Saved entries -

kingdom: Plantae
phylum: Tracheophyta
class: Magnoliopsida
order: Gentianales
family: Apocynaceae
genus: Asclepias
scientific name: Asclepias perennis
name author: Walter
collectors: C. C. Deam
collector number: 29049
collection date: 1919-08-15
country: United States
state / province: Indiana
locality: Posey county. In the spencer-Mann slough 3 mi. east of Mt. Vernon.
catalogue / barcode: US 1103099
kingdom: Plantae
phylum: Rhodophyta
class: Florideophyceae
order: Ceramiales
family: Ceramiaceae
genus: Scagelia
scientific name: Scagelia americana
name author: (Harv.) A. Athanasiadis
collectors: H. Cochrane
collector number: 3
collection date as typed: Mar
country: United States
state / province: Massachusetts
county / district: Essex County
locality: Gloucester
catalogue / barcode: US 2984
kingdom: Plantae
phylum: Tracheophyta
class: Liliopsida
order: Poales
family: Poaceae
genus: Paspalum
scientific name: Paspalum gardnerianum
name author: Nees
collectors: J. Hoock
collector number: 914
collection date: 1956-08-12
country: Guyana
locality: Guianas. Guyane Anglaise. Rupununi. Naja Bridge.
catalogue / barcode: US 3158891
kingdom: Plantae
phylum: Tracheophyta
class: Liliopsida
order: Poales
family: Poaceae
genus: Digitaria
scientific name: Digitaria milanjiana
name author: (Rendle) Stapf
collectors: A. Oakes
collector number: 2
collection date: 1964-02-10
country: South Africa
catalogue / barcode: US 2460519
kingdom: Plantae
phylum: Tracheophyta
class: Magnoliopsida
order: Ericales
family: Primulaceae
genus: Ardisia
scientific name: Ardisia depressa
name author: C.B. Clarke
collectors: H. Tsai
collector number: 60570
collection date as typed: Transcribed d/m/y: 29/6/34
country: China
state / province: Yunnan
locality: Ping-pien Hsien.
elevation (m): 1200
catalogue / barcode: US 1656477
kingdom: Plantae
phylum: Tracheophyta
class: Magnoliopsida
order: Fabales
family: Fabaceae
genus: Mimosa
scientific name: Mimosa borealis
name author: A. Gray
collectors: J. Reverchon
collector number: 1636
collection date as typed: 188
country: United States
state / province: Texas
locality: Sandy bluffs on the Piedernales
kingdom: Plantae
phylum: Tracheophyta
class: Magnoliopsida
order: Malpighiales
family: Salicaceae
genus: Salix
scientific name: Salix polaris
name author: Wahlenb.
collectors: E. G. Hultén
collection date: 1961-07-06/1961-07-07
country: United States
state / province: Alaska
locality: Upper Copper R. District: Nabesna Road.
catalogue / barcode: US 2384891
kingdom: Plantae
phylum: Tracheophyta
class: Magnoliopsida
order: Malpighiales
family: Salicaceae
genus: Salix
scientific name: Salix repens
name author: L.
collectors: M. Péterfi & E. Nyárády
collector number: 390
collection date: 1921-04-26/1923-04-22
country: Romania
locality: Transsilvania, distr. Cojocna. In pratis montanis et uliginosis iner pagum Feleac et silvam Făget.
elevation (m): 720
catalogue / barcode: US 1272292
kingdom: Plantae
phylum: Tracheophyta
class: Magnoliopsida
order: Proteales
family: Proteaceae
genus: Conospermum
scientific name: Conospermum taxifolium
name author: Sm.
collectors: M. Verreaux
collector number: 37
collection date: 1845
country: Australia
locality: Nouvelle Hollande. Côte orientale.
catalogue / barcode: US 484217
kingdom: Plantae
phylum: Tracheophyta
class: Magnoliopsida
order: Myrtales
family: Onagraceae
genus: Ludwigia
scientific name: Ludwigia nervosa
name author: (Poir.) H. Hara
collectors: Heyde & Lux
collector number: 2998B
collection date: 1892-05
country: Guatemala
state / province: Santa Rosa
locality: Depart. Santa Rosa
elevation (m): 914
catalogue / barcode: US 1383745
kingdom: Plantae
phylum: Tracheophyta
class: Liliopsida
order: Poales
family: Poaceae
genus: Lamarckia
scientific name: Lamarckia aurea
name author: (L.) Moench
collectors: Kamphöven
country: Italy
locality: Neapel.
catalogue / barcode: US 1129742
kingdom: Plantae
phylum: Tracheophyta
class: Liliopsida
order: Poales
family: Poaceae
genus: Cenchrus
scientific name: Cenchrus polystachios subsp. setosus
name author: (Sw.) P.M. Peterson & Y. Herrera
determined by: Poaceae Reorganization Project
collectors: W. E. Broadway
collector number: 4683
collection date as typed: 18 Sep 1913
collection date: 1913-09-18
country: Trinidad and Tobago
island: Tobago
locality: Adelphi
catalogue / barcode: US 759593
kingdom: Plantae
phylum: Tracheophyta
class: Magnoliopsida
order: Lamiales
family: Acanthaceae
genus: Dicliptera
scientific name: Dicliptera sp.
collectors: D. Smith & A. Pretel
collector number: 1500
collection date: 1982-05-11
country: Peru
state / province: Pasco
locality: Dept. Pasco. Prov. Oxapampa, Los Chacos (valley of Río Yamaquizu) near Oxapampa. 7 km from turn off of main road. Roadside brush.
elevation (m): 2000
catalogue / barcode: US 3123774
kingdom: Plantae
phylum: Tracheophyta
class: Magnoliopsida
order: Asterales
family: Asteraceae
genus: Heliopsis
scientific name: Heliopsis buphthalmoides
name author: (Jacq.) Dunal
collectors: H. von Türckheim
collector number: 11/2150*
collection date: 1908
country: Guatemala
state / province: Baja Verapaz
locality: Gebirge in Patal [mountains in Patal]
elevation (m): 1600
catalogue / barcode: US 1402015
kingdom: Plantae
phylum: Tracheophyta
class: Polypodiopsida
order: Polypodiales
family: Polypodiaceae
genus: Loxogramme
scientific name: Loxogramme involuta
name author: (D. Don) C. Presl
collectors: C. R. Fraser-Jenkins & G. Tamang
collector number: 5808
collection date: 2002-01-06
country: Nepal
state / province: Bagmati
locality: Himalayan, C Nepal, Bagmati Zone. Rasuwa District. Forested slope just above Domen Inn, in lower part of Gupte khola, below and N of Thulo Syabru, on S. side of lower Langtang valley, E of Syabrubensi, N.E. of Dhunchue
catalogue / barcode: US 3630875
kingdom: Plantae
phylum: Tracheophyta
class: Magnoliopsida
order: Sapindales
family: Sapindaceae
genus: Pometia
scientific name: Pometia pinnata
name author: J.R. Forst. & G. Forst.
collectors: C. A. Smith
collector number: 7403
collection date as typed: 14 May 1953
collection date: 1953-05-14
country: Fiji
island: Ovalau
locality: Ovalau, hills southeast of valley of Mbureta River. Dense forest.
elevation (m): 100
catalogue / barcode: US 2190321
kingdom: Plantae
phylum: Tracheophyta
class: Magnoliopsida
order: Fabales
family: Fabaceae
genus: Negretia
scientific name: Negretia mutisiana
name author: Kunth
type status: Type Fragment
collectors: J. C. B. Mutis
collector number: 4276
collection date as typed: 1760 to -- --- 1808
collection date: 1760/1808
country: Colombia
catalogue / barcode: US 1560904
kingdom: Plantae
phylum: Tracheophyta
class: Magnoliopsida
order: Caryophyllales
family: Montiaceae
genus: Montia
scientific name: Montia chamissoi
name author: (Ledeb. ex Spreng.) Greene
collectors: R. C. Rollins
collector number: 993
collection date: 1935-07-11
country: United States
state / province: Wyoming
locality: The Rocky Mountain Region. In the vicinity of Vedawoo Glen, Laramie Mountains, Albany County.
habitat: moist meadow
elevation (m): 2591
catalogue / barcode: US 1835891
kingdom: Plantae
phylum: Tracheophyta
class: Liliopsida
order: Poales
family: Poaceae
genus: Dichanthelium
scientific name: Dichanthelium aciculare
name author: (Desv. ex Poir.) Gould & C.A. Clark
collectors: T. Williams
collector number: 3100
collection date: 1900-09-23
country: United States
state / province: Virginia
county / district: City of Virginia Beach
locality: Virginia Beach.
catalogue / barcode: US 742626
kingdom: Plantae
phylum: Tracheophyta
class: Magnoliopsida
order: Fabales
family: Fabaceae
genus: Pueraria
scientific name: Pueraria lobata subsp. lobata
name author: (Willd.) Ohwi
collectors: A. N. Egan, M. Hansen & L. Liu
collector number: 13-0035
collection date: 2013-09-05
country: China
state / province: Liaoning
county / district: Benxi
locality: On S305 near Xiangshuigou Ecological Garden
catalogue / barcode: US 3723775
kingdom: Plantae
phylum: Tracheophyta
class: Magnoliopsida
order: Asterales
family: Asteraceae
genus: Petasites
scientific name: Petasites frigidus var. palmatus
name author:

Request -
Copy the part of the items that opens with the line containing "collectors: C. C. Deam" and closes with the line containing "family: Primulaceae", substituting "place" for each occurrence of "locality" and leaving everything else as it stands.

Exercise solution -
collectors: C. C. Deam
collector number: 29049
collection date: 1919-08-15
country: United States
state / province: Indiana
place: Posey county. In the spencer-Mann slough 3 mi. east of Mt. Vernon.
catalogue / barcode: US 1103099
kingdom: Plantae
phylum: Rhodophyta
class: Florideophyceae
order: Ceramiales
family: Ceramiaceae
genus: Scagelia
scientific name: Scagelia americana
name author: (Harv.) A. Athanasiadis
collectors: H. Cochrane
collector number: 3
collection date as typed: Mar
country: United States
state / province: Massachusetts
county / district: Essex County
place: Gloucester
catalogue / barcode: US 2984
kingdom: Plantae
phylum: Tracheophyta
class: Liliopsida
order: Poales
family: Poaceae
genus: Paspalum
scientific name: Paspalum gardnerianum
name author: Nees
collectors: J. Hoock
collector number: 914
collection date: 1956-08-12
country: Guyana
place: Guianas. Guyane Anglaise. Rupununi. Naja Bridge.
catalogue / barcode: US 3158891
kingdom: Plantae
phylum: Tracheophyta
class: Liliopsida
order: Poales
family: Poaceae
genus: Digitaria
scientific name: Digitaria milanjiana
name author: (Rendle) Stapf
collectors: A. Oakes
collector number: 2
collection date: 1964-02-10
country: South Africa
catalogue / barcode: US 2460519
kingdom: Plantae
phylum: Tracheophyta
class: Magnoliopsida
order: Ericales
family: Primulaceae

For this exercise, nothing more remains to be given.